= Text block =
━━━━━━━━

These costs were covered by sterling which was ‘blocked’ – not to be spent or converted into other currencies.  Congress wished to use this money for large-scale economic development after the war which meant releasing the balances to buy capital equipment, The case was made at Bretton Woods in 1944 where Keynes promised that Britain could be relied on ‘without any delay to settle honourably what was honourably and generously given’.  On returning to London, he published an article arguing for a revision of the agreement between Britain and India on the allocation of the costs of the war. 

Churchill was also unhappy with the situation and in August 1944 asserted the right to readjust the settlement to take account of Britain’s contribution ‘to save India from invasion’.  Leo Amery, the Secretary of State for India, disagreed: ‘When driving to the station to catch a life or death train … I should hardly think that you … would tell the cabby man you have no intention of paying when you get there’.  To Amery, the demand that India should make a larger contribution ‘sounded like a memory from another world.  Unfortunately, that other world is the one that Winston still lives in’.

it was neither equitable nor practical politics to cancel India’s sterling balances.  A refusal to pay would renege on the agreement reached at the start of the war, lead to more unrest, and require more troops to maintain order.  The mother country was now paying India for its contribution to the costs of imperial defence.  Indian independence was a foregone conclusion at the end of the war – it was simply too costly to maintain.

━━━━━━━━

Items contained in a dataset
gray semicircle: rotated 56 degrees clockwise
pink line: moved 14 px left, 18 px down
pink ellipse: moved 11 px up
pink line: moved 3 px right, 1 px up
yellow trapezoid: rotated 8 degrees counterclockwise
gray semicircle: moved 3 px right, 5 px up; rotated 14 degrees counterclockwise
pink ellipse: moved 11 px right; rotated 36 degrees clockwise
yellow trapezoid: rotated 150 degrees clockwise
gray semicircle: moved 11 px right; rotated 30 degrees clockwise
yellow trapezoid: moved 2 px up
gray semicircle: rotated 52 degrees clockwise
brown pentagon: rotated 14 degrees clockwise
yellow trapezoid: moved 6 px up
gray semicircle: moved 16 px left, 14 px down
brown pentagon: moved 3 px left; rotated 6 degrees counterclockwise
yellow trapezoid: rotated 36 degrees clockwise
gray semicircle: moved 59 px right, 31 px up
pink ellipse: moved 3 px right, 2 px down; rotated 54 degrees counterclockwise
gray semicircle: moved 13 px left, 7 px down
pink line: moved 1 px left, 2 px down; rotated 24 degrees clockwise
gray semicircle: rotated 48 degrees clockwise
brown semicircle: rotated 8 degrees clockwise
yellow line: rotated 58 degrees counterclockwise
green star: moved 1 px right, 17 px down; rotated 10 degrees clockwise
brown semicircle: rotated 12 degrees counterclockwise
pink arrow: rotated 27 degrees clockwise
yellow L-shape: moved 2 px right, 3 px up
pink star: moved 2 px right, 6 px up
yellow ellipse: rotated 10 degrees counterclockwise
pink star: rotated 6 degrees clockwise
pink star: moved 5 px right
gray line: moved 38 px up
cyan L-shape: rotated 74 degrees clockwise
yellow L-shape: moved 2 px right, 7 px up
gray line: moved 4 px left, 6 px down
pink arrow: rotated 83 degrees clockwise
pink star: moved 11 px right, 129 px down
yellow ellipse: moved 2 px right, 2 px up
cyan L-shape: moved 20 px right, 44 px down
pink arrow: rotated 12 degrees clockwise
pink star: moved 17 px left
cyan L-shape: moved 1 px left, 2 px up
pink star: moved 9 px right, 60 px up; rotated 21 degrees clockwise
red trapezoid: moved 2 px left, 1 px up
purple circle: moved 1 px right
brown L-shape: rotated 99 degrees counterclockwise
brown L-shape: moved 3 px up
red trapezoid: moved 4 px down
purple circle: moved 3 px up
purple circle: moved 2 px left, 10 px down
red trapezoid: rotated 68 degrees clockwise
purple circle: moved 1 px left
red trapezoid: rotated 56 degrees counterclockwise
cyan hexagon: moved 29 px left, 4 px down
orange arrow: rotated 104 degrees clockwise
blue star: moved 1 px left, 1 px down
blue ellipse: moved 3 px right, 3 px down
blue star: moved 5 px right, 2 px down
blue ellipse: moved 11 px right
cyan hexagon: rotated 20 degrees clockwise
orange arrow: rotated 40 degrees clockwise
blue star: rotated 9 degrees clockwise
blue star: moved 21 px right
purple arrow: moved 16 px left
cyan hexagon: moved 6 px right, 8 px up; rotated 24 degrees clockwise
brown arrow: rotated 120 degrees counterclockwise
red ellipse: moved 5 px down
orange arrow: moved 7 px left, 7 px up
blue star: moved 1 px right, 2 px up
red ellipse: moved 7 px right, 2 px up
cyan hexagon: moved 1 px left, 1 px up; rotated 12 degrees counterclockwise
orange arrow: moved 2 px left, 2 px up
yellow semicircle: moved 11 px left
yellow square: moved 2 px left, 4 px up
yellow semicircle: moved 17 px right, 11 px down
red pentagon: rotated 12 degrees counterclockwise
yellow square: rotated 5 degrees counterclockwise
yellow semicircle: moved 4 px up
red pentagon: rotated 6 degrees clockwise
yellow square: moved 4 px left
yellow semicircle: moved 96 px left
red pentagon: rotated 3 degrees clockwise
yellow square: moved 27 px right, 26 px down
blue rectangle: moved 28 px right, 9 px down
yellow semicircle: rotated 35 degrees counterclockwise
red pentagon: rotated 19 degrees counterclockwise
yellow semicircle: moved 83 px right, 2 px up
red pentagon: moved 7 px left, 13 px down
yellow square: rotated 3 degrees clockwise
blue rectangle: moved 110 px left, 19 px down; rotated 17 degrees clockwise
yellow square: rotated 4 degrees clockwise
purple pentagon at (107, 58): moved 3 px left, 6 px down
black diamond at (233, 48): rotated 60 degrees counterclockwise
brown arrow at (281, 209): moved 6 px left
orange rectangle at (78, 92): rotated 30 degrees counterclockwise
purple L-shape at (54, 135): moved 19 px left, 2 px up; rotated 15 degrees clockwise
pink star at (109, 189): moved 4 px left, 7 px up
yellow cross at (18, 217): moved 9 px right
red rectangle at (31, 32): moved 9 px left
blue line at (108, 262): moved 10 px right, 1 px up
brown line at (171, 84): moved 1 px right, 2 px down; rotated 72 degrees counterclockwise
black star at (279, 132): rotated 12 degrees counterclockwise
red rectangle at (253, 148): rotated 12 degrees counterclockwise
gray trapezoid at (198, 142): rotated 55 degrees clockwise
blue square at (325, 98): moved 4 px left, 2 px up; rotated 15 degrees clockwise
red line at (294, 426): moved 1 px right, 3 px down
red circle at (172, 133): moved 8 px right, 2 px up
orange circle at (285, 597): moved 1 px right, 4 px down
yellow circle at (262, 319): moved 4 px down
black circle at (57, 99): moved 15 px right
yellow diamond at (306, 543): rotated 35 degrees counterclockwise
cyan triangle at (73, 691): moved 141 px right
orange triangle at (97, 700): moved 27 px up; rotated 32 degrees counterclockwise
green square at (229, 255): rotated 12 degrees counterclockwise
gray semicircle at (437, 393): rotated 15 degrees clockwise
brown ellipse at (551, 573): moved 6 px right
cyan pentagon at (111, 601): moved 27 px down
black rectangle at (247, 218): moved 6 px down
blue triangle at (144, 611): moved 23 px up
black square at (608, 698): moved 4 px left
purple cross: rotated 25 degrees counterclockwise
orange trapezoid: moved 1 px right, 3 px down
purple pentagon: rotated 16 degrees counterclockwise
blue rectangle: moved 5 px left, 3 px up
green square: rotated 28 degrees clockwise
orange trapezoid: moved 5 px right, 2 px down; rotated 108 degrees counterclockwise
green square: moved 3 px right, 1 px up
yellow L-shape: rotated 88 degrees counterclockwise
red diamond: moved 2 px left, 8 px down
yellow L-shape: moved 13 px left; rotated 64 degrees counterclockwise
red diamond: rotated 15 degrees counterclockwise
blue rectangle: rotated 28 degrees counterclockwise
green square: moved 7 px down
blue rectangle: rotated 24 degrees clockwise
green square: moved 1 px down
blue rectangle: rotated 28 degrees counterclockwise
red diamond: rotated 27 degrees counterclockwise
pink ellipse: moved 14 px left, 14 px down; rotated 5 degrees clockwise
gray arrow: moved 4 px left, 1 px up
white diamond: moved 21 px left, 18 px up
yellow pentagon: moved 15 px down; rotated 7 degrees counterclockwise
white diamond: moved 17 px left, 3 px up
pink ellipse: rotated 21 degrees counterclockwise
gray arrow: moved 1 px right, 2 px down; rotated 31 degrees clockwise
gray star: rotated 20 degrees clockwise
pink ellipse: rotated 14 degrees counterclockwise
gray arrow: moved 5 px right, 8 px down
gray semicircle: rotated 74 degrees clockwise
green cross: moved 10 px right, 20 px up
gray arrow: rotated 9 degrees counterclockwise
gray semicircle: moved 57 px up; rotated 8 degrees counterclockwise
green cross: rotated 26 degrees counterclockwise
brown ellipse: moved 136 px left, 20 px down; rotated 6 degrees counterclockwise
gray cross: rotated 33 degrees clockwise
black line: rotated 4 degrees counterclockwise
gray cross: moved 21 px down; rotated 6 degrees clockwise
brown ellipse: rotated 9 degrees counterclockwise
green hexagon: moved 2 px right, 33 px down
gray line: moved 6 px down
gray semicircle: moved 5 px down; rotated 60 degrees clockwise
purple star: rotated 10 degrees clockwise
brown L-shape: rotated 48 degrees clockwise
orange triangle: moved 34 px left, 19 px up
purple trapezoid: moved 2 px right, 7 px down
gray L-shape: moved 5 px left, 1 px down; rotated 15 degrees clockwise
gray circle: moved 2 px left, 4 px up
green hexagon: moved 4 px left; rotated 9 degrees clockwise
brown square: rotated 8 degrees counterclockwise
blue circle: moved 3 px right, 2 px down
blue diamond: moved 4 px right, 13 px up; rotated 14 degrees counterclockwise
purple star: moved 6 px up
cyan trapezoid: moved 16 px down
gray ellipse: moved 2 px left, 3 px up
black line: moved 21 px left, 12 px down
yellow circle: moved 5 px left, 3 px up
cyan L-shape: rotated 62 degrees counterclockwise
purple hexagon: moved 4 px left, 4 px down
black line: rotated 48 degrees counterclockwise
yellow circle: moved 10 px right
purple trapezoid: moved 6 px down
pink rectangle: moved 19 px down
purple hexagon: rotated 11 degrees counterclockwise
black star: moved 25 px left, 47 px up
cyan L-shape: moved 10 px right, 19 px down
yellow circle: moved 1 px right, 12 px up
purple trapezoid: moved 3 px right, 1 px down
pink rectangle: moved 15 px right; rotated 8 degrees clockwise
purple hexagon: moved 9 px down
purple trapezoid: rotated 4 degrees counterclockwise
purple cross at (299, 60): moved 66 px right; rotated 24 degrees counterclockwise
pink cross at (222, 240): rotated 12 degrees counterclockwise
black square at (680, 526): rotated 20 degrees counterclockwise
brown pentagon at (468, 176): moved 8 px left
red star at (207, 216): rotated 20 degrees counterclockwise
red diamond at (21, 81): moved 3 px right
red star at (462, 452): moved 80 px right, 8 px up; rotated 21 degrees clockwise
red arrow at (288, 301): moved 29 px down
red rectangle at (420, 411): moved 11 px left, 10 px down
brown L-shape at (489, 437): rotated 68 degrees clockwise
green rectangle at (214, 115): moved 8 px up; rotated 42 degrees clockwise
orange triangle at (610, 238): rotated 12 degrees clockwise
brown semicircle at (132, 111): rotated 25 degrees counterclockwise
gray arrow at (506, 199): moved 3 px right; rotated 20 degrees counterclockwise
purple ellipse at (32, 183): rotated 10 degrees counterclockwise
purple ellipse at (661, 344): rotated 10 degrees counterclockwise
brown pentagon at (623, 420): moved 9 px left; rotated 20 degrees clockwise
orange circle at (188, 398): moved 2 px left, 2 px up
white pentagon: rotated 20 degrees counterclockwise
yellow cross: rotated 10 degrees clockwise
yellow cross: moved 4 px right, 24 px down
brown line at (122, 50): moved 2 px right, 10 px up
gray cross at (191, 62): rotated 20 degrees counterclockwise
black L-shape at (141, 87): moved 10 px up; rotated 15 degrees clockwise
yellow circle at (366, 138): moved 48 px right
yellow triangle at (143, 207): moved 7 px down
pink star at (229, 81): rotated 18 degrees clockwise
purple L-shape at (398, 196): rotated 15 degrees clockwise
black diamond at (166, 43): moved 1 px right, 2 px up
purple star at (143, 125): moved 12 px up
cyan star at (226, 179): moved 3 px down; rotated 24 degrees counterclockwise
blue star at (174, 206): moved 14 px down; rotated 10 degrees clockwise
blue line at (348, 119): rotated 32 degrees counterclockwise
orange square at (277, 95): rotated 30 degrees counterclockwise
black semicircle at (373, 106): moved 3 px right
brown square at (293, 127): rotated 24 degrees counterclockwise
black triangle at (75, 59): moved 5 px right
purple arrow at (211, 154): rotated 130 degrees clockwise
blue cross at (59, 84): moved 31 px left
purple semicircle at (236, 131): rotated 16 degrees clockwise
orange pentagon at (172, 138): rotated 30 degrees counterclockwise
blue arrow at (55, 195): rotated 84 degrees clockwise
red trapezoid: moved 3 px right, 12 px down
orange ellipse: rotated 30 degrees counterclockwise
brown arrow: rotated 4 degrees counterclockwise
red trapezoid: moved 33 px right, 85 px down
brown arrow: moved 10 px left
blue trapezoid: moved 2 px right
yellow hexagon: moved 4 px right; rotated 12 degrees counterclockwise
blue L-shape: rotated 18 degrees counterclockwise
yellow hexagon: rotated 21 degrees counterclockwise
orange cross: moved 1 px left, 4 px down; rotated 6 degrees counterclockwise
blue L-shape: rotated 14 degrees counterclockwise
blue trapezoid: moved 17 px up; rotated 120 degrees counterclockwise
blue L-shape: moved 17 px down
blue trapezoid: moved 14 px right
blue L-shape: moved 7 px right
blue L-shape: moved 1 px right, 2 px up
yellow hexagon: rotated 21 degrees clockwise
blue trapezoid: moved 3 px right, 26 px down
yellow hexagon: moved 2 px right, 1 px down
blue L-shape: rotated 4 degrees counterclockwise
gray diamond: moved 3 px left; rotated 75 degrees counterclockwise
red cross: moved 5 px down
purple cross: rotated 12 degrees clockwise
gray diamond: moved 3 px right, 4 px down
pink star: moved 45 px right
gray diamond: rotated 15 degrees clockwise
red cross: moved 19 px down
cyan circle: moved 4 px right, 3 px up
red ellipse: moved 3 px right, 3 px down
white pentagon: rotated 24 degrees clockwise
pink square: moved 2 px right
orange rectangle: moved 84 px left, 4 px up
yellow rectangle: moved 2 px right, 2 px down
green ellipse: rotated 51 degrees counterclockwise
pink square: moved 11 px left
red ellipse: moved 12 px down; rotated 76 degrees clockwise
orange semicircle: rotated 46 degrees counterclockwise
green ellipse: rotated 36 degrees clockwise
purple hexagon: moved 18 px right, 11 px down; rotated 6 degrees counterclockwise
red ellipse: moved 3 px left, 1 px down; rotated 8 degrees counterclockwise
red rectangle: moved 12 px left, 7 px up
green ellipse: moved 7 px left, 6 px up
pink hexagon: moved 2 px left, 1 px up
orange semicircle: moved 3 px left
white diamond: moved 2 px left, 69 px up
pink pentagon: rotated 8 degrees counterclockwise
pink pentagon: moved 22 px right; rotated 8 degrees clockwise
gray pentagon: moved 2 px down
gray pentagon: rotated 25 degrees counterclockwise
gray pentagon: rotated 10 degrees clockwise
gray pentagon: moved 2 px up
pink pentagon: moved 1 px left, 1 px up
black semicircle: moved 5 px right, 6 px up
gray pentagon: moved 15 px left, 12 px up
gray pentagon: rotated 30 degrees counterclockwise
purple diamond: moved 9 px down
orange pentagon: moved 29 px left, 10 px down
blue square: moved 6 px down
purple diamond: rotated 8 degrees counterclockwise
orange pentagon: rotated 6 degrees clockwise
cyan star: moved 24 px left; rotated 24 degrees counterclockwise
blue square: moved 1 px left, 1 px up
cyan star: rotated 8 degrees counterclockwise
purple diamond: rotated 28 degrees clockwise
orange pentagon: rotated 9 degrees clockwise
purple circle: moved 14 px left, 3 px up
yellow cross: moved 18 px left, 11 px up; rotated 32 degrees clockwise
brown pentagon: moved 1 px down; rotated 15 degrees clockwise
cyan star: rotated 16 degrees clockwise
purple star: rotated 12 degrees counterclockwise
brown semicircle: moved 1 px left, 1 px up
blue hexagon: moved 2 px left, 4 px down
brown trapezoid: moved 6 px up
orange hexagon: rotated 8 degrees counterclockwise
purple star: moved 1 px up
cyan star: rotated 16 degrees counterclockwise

━━━━━━━━

= Goal of the exercise =
Pick up the passage on Britain's wartime debts to India after its final sentence and carry it forward.

= Response to the task =
I am arguing that the allocation of costs and benefits within and between India and Britain reflected more than a dominance by Southern gentlemanly capitalists within Britain and over India.  Rather, we need to analyse he shifting political calculations that changed over time. 

 

Globalisation or Imperialism

The case of Naoroji was that wealth was drained from India to make Britain prosperous.  But to many commentators at the time, and to modern historians,  the question is whether we can separate British imperialism and the emergence of a highly globalised economy in the long nineteenth century.  As we have seen, Indian deindustrialisation was the result of the emergence of mechanised production in Lancashire, quote apart from British rule. Could Britain have secured any benefits from a globalised economy without engaging in formal imperialism which increased defence costs?  There were different views at the time that continue to be fought among historians.

1. Globalisation would have happened anyway, so that the cost of the empire and formal control was unnecessary.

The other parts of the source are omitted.